Brief =>
Produce the records again in full, exactly as shown below.

--- Material for this task Enclosed Below ---

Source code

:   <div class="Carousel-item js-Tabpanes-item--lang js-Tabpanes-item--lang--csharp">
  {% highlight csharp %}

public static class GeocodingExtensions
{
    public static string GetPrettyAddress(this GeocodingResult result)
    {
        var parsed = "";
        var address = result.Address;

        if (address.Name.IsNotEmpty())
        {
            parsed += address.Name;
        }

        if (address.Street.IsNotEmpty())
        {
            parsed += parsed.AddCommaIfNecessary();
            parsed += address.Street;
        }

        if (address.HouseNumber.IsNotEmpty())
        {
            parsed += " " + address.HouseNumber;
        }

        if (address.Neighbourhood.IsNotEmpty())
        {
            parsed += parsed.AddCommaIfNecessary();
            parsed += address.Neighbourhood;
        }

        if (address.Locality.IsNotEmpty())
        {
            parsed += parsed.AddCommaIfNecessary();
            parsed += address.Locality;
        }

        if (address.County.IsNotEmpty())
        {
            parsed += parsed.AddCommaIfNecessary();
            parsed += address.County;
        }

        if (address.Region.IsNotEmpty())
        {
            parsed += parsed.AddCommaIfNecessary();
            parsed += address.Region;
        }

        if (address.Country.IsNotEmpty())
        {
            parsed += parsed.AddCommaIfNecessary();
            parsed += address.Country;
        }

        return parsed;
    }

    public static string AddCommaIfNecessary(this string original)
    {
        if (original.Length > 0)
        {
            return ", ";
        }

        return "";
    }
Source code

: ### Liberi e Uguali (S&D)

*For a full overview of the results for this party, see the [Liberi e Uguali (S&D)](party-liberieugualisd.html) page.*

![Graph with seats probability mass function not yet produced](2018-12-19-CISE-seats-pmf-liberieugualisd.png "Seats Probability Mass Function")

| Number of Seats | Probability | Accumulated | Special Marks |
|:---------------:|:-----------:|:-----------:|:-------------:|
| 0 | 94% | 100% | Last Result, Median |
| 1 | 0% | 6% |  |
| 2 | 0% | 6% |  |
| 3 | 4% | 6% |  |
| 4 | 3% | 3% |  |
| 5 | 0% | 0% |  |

--- End of Enclosed Material for this task ---

Written answer =>
Source code

:   <div class="Carousel-item js-Tabpanes-item--lang js-Tabpanes-item--lang--csharp">
  {% highlight csharp %}

public static class GeocodingExtensions
{
    public static string GetPrettyAddress(this GeocodingResult result)
    {
        var parsed = "";
        var address = result.Address;

        if (address.Name.IsNotEmpty())
        {
            parsed += address.Name;
        }

        if (address.Street.IsNotEmpty())
        {
            parsed += parsed.AddCommaIfNecessary();
            parsed += address.Street;
        }

        if (address.HouseNumber.IsNotEmpty())
        {
            parsed += " " + address.HouseNumber;
        }

        if (address.Neighbourhood.IsNotEmpty())
        {
            parsed += parsed.AddCommaIfNecessary();
            parsed += address.Neighbourhood;
        }

        if (address.Locality.IsNotEmpty())
        {
            parsed += parsed.AddCommaIfNecessary();
            parsed += address.Locality;
        }

        if (address.County.IsNotEmpty())
        {
            parsed += parsed.AddCommaIfNecessary();
            parsed += address.County;
        }

        if (address.Region.IsNotEmpty())
        {
            parsed += parsed.AddCommaIfNecessary();
            parsed += address.Region;
        }

        if (address.Country.IsNotEmpty())
        {
            parsed += parsed.AddCommaIfNecessary();
            parsed += address.Country;
        }

        return parsed;
    }

    public static string AddCommaIfNecessary(this string original)
    {
        if (original.Length > 0)
        {
            return ", ";
        }

        return "";
    }
Source code

: ### Liberi e Uguali (S&D)

*For a full overview of the results for this party, see the [Liberi e Uguali (S&D)](party-liberieugualisd.html) page.*

![Graph with seats probability mass function not yet produced](2018-12-19-CISE-seats-pmf-liberieugualisd.png "Seats Probability Mass Function")

| Number of Seats | Probability | Accumulated | Special Marks |
|:---------------:|:-----------:|:-----------:|:-------------:|
| 0 | 94% | 100% | Last Result, Median |
| 1 | 0% | 6% |  |
| 2 | 0% | 6% |  |
| 3 | 4% | 6% |  |
| 4 | 3% | 3% |  |
| 5 | 0% | 0% |  |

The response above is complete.